Details have yet to be given regarding the location or exact date of the talks

Published: Updated:

Iranian Foreign Minister Mohammad Javad Zarif said Saturday that talks with world powers to reach a long-term nuclear deal will resume next month.

Zarif said he agreed with EU foreign policy Chief Catherine Ashton "to hold the first meeting of Iran and [the] P5+1 at the end of [the] Iranian month of Bahman" which ends on Feb. 19, according to Agence France-Presse.

"We wanted to hold the meeting earlier but our Chinese friends were not ready due to holidays of their new year" on January 31, he wrote on his Facebook page

Zarif, who is at the World Economic Forum in the Swiss ski resort of Davos, did not specify where the talks would be held, or when the resumption was agreed with Ashton.

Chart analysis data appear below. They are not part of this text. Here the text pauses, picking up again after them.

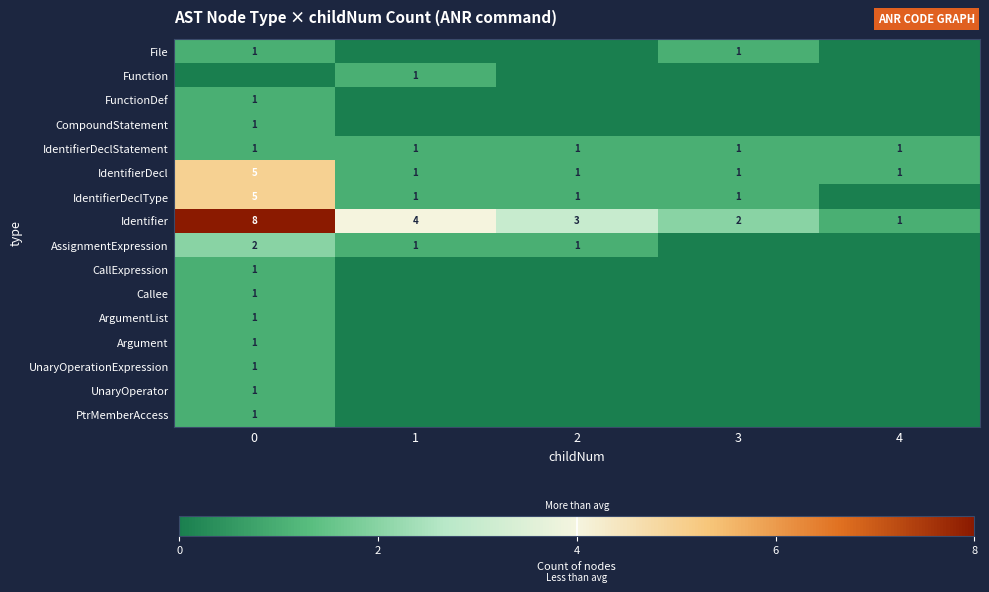

What is the sum of all IdentifierDecl values?

9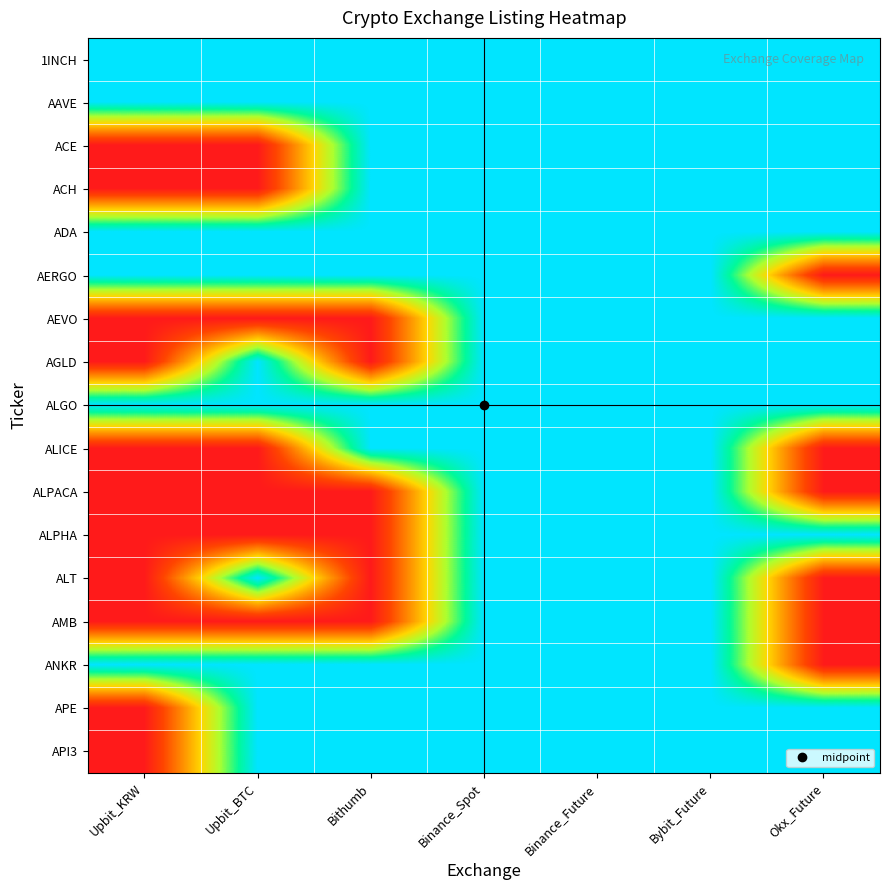

At how many categories does at least one series exceed 0?

7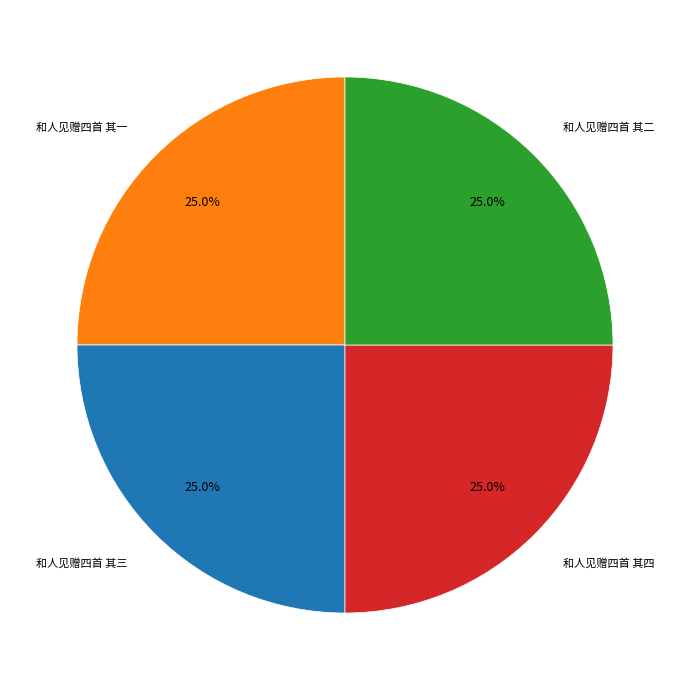

Count the number of slices in the pie.

4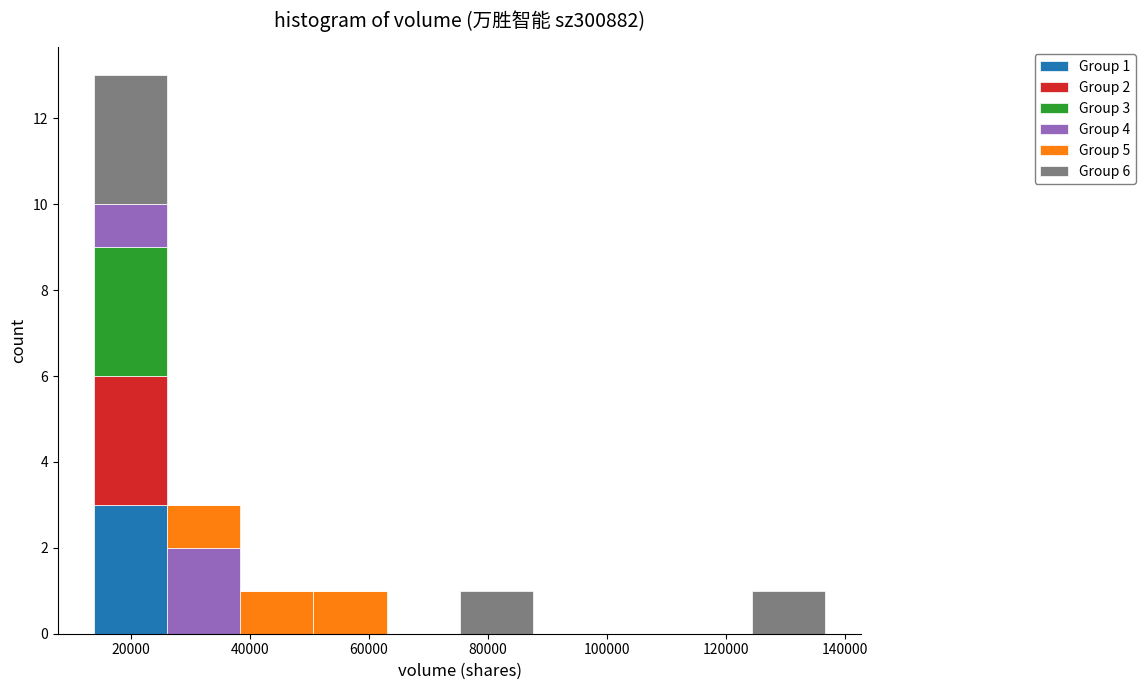

Which range on the x-axis has the tallest stacked bar (by total height)?

14000 to 26000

Meanwhile, a senior Iranian official Saturday dismissed the need for a Tehran office for U.N. inspectors tasked with monitoring Iran’s partial nuclear freeze, Mehr news agency said, according to AFP.

The head of the International Atomic Energy Agency had said the watchdog may ask Iran for permission “to set up a temporary office to provide logistical support,” for its inspectors.

U.N. inspectors are in Iran to monitor the implementation of a nuclear deal with Western powers that took effect on Monday, after Iran stopped enriching uranium above five percent fissile purities at its Natanz and Fordo facilities.

“In our opinion, by considering the volume of nuclear activities in the country, there is no need for setting up a nuclear watchdog office in Iran,” said Reza Najafi, Tehran’s envoy to the IAEA.

“We have not received such a request from the IAEA for setting up an office in Tehran,” Najafi told Mehr news agency.

On Friday, IAEA chief Yukiya Amano said he might seek Iran’s permission for a Tehran office for inspectors.

IAEA needs to “double our staff and efforts” in order to carry out its role in monitoring the November deal which will require intensive checks over the next six months,” Amano said.

The IAEA had won backing from member states for its efforts to monitor Iran’s partial nuclear freeze, which will require an extra 5.5 million euros ($7.5 million), he added.

The United States, France, Britain and Germany were among those who had offered to contribute funds, IAEA chief said.

The IAEA currently has two teams of two inspectors each that take turns to monitor sites in Iran.

Under the interim six-month accord reached in Geneva last November, Tehran is required to freeze or curb its nuclear activities for six months in exchange for some sanctions relief while the two sides try to reach a comprehensive agreement.

The so-called P5+1 is composed of the United States, Britain, France, Russia and China plus Germany.